**Extract:**
>>>

However, the Tamil Tigers are not the Tamil people. The oppressed masses shelter and feed the LTTE who in turn defend them from the army; but the people have no way of democratically deciding what forces within the liberation struggle they support, nor are they able to express what form of self determination they desire within Sri Lanka. We all on the Tamils to rise up and expel the Indian and Sri Lankan army. We call for the formation and arming of working class and peasant based defence committees as a necessary first step to the expulsion of the occupying forces and as a necessary basis for Workers and peasants to be able to determine the future of the liberated areas.

Should the Tamils’ struggle successfully turn into a mass uprising that results in the withdrawal of Indian and/or Sri Lankan government troops then communists and democrats should demand the summoning of a sovereign constituent assembly in the liberated areas to decide the political form of the state, its relations with the Sinhala dominated areas of Sri Lanka (i.e. complete independence, free federation or unitary republic) and with the Indian state.

Revolutionary communists (Trotskyists) in the Sinhala dominated regions should be fighting in the workers’ movement for the right of the Tamils to self determination alongside the struggle to overthrow the Jayawardene Bonapartist regime. In the field of democratic demands we fight for the separation of all religious bodies from the state and the expropriation of their lands and accumulated wealth; for political rights for the Tamil plantation workers; land to the tillers. These demands should focus on the call for a sovereign constituent assembly for the non Tamil areas or for the whole of Sri Lanka if the mass organisations agree to participate and the Sinhala majority accepts in advance the right to self-determination of all the Tamil people.

Whatever the outcome of the existing civil war and the national or democratic struggles and whether or not a constituent assembly/assemblies come into existence only the creation of a revolutionary workers and peasants’ government can ensure the carrying out of these demands as well as resolving the fundamental questions of class exploitation.

7. As revolutionary communists it is our duty, however, to say that we believe the Tamil guerrillas are leading the Tamil people into a cul de sac. Their tactics of armed defence against the Sri Lankan army and the goon squads of the so called ‘Home Guard’ in the Eastern Province have naturally won the support of the Tamil people. But the failure to arm or train more than a tiny number of youth (2,500) has left the Tamil masses defenceless in the wake of the Indian attack.

Certain tactics pursued by the Tigers flow from their increasingly narrowly nationalist ideology. Whilst unconditionally defending their right to pursue the war against the Sinhalese and Indian armies, we will criticise the backward and divisive nature of such tactics. Often the Tigers have killed hundreds of Sinhalese workers and peasants as a short-sighted response to new Sinhalese settlements in Tamil areas. Whilst not the cause of chauvinism against the Tamils, such actions do nothing to undermine it and much to entrench it. In addition they have systematically eliminated rival Tamil groups in the North in order to bolster their claim to sole representation of the Tamil people.

But more than anything it is the strategy and goal of the Tigers Tamil Eelam which is a bankrupt solution to the misery the Tamils presently endure. A separate Tamil state in the North and East, based on the most economically deprived sectors of present day Sri Lanka will be even more at the mercy of the world’s bankers and industrialists. It will permanently divide the working class.

<<<

**Data records:**
>>>

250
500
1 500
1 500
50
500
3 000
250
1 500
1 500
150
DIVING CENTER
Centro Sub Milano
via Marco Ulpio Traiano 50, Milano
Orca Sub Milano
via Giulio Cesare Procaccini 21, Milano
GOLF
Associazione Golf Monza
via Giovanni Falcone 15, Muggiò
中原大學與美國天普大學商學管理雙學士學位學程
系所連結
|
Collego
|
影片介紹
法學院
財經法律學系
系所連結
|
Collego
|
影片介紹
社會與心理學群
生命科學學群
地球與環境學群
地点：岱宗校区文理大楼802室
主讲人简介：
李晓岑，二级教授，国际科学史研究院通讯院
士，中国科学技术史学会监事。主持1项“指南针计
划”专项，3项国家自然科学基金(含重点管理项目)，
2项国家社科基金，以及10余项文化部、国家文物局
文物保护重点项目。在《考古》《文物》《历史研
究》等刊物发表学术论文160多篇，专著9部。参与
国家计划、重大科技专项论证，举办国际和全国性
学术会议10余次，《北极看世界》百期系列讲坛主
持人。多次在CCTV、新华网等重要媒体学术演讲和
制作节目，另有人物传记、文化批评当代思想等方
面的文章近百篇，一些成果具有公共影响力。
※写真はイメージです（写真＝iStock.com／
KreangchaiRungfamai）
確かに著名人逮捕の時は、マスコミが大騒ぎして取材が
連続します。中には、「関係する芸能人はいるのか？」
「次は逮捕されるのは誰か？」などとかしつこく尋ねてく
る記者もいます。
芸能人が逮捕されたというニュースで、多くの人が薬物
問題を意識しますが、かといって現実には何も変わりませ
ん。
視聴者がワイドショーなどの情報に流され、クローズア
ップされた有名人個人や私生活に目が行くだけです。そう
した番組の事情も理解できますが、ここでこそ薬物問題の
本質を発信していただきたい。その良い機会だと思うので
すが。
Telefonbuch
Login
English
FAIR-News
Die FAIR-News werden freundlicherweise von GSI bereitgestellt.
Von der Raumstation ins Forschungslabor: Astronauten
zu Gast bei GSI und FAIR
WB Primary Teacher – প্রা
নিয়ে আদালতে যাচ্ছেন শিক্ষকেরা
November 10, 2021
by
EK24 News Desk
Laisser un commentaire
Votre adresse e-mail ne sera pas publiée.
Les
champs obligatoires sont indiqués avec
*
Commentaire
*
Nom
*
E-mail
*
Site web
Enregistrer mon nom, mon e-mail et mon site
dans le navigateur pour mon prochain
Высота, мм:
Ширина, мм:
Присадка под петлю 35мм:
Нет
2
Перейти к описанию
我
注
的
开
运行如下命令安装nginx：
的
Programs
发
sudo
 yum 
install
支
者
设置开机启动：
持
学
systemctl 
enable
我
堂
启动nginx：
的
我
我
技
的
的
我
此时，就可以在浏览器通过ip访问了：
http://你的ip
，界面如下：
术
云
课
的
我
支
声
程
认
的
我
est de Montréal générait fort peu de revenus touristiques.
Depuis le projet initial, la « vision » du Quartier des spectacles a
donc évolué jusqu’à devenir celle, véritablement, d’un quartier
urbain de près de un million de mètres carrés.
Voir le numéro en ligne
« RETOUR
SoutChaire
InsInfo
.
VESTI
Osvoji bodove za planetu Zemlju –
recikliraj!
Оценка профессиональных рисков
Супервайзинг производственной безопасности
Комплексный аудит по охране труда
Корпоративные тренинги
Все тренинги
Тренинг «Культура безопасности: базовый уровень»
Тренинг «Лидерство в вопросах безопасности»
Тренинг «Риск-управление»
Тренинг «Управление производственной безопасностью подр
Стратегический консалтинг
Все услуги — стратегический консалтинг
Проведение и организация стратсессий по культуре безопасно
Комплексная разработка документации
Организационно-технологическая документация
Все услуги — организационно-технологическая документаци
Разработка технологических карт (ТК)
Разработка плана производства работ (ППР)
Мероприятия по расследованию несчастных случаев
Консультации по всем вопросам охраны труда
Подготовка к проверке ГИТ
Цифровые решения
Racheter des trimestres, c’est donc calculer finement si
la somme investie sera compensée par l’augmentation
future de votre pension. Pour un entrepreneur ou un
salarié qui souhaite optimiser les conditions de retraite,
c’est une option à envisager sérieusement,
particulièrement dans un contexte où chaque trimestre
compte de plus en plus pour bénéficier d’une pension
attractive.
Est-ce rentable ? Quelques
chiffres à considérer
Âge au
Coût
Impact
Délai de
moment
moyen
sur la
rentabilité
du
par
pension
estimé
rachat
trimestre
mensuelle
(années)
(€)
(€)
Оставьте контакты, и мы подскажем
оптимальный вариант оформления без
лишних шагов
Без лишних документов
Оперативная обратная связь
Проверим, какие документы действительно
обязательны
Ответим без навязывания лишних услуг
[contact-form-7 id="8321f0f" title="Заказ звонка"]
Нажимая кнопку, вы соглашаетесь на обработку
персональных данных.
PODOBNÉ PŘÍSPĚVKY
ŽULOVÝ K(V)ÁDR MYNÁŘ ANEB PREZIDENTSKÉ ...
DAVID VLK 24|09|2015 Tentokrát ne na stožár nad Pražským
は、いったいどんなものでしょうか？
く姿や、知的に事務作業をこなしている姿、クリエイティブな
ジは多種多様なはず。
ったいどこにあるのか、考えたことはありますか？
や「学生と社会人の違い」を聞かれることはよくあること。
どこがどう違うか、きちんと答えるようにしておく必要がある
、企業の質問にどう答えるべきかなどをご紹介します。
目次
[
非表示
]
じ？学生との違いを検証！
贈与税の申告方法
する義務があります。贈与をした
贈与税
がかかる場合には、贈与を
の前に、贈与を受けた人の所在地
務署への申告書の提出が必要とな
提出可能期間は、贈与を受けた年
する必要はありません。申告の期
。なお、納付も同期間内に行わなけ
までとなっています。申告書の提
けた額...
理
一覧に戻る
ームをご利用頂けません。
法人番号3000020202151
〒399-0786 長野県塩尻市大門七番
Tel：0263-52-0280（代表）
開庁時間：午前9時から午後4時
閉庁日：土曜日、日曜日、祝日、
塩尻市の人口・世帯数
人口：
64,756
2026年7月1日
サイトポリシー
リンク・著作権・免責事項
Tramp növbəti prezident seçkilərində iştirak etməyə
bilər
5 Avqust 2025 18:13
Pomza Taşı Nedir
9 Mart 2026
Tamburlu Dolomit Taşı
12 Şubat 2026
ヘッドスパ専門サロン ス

<<<

**Questions to answer:**
1. Echo the passage on the Tamil struggle word for word, starting at "But more than" and ending at "the working class.".
2. Duplicate the records word for word, starting at their first line and ending at the line that contains "via Giovanni Falcone 15, Muggiò", with both of those lines included.
The text and the records were drawn from unrelated sources.

**Expected results:**
1.
But more than anything it is the strategy and goal of the Tigers Tamil Eelam which is a bankrupt solution to the misery the Tamils presently endure. A separate Tamil state in the North and East, based on the most economically deprived sectors of present day Sri Lanka will be even more at the mercy of the world’s bankers and industrialists. It will permanently divide the working class.

2.
250
500
1 500
1 500
50
500
3 000
250
1 500
1 500
150
DIVING CENTER
Centro Sub Milano
via Marco Ulpio Traiano 50, Milano
Orca Sub Milano
via Giulio Cesare Procaccini 21, Milano
GOLF
Associazione Golf Monza
via Giovanni Falcone 15, Muggiò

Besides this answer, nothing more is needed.